NADA Study: Wages Continue to Rise at New-Car Dealerships
MILLENNIALS NOW ACCOUNT FOR 42% OF THE DEALERSHIP WORKFORCE
TYSONS, Va. (Sept. 29, 2016) - The average annual compensation for employees at new-car dealerships working in all positions was $69,718 in 2015, an increase of 1% from the previous year, according to a new study released today by the National Automobile Dealers Association.
Average weekly earnings across all dealership positions were $1,341 in 2015, a 1.4% increase, according to NADA's 2016 Dealership Workforce Study (DWS), which highlights key trends on compensation, benefits, retention and demographics of nearly 2,000 new-car and -truck dealerships that participated in the survey.
“Now in its fifth year, the DWS continues to show a retail-automotive industry with strong growth and earnings opportunities,” said NADA Chief Economist Steven Szakaly. “U.S. new-car dealerships reported improved revenues, earnings and employment across all departments.”
Dealership productivity, measured as gross profit per employee, increased 0.4% to $8,446.

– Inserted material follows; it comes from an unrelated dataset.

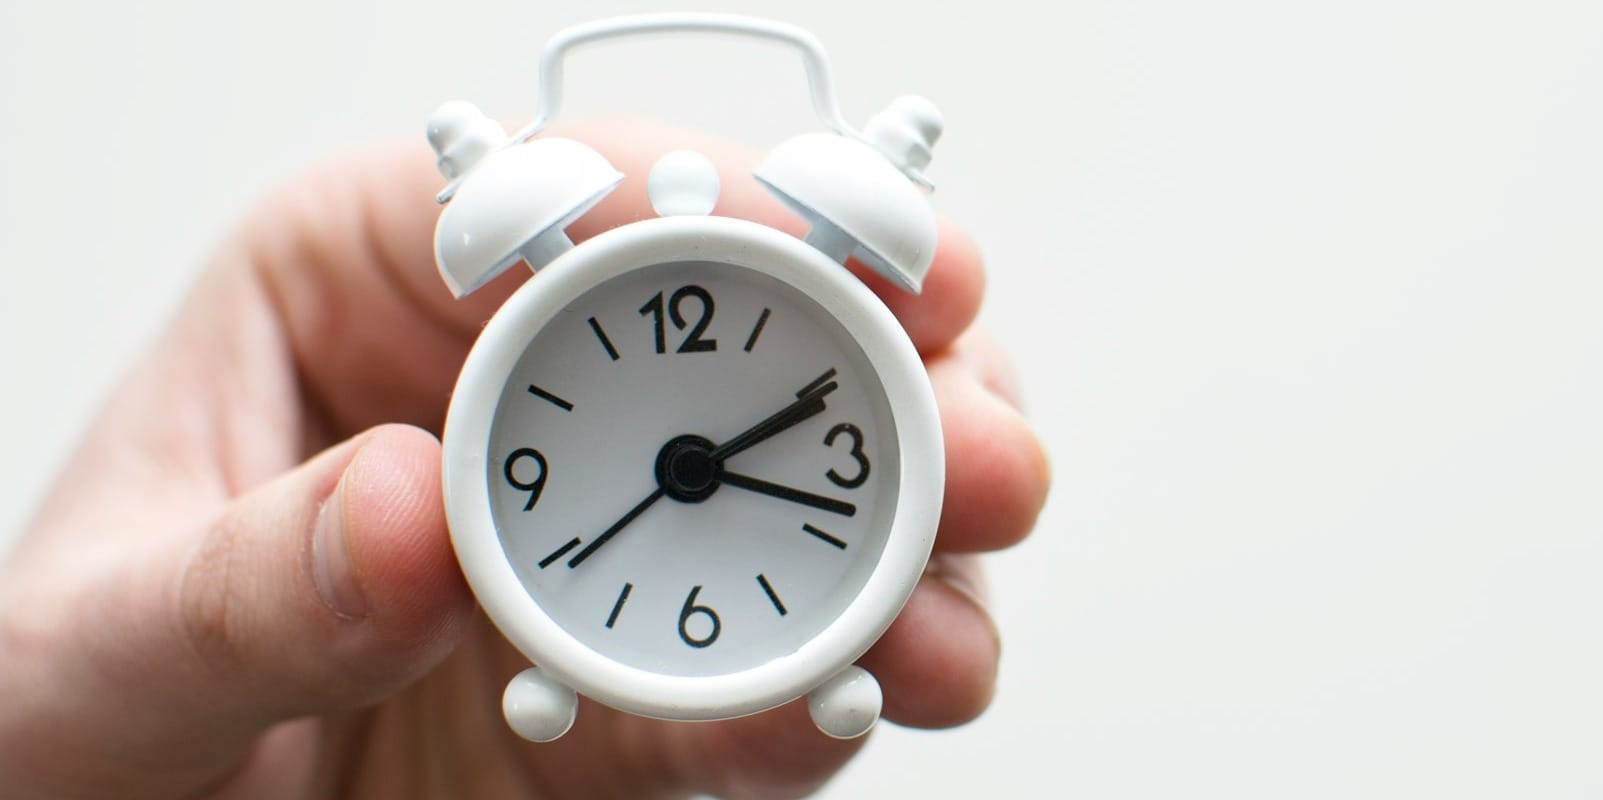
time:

A new measurement in the 2016 DWS, which included a compensation analysis of individual dealership employees or incumbents working in the same position in 2014 and 2015, revealed an average earnings growth rate of 6.3% year-over-year compared to the average earnings growth rate in the private-sector of 2.2% in 2015.
General managers and F&I managers experienced double-digit percentage earnings growth rates, while sales managers and sales consultants increased 4.5% and 2.7%, respectively. Earnings growth in key fixed operations positions increased an average of 7.5%.

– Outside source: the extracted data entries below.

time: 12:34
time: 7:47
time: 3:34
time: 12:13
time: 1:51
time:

In 2015, America's new-car dealerships created new jobs and provided median weekly earnings of $1,026, which exceeded non-farm, private-sector median weekly earnings of $825 by 24%.

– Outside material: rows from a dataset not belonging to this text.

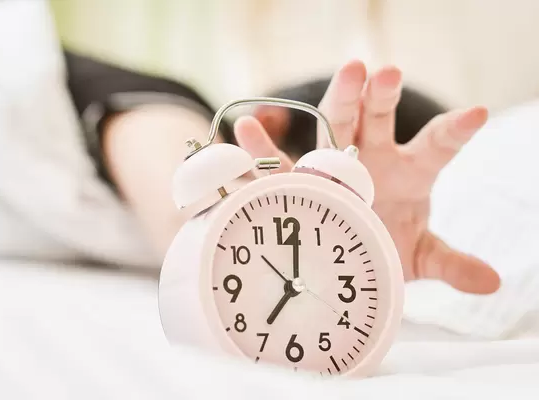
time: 7:01
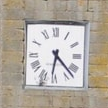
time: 6:22
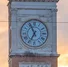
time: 6:55
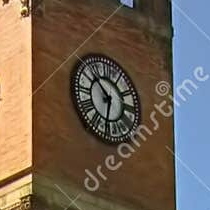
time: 10:32
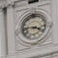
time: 3:44
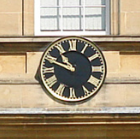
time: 10:48
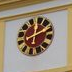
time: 12:10
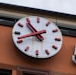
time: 10:41
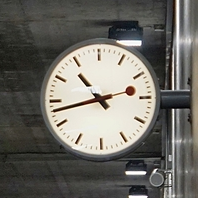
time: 10:42
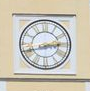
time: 2:41
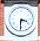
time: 3:30
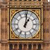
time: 1:01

Over a five-year period, average compensation across all dealership positions increased steadily at an average annual rate of 3.2%, while median income growth of all positions grew at an average annual rate of 2.6%.
TURNOVER AND RETENTION
For the first time in five years, total dealership employee turnover in 2015 was relatively unchanged at 39.6%, up slightly from 39.3% in 2014, but still lower than the U.S. non-farm, private-sector average of 46%, according to estimates from the U.S. Bureau of Labor Statistics.
Of the nine key positions measured in the survey - general manager/operator, sales manager, sales consultant, F&I manager, service manager, service advisor/writer, service technician, parts manager and parts consultant - sales consultant and service advisor had the highest turnover rates, but showed signs of improvement.
Annualized turnover for sales consultants at all new-car dealerships, which includes both non-luxury and luxury franchises, dropped five points to 67% in 2015 from 72% the previous year. Sales consultant turnover at non-luxury dealerships declined to 72% in 2015 from nearly 80% in 2014. Turnover at luxury-brand dealerships was 48%, unchanged from the previous year.
Service advisor turnover dropped two points to 39%.
Workforce demographics at new-car dealerships according to the study continued to shift from a generational perspective, but not a gender perspective.
“New-car dealerships are doing a better job of engaging and retaining Millennials,” said Szakaly. “Sixty percent of all new hires in 2015 were Millennials, up from 57% the previous year.”
Millennials (Gen Y) increased from 38% of the total new-car dealership workforce in 2014 to 42% in 2015, eight points higher than the 34% estimate of Millennials in the entire U.S. non-farm private-sector workforce.
"As more and more dealerships add flexibility to work schedules and move away from 100% commission pay plans to attract and retain Millennials, non-luxury brand dealerships reduced sales consultant turnover by eight points,” Szakaly added.
The ratio of women working at new-car dealerships was 18.6%, a slight increase in 2015. Women accounted for 20% of all new hires in 2015, which was the same figure reported from the previous year.
The fifth annual DWS, which was conducted for NADA by the research firm ESI Trends, analyzed more than 385,000 payroll records from 1,956 new-car and -truck dealerships. Each dealership completed a questionnaire, which identified franchises, and provided information on sales volume, weekend work schedules and employee benefits.
The report, Automotive Retail: National & Regional Trends in Compensation, Benefits & Retention, also provides comparisons by luxury and non-luxury dealer franchises, as well as other information and trend data.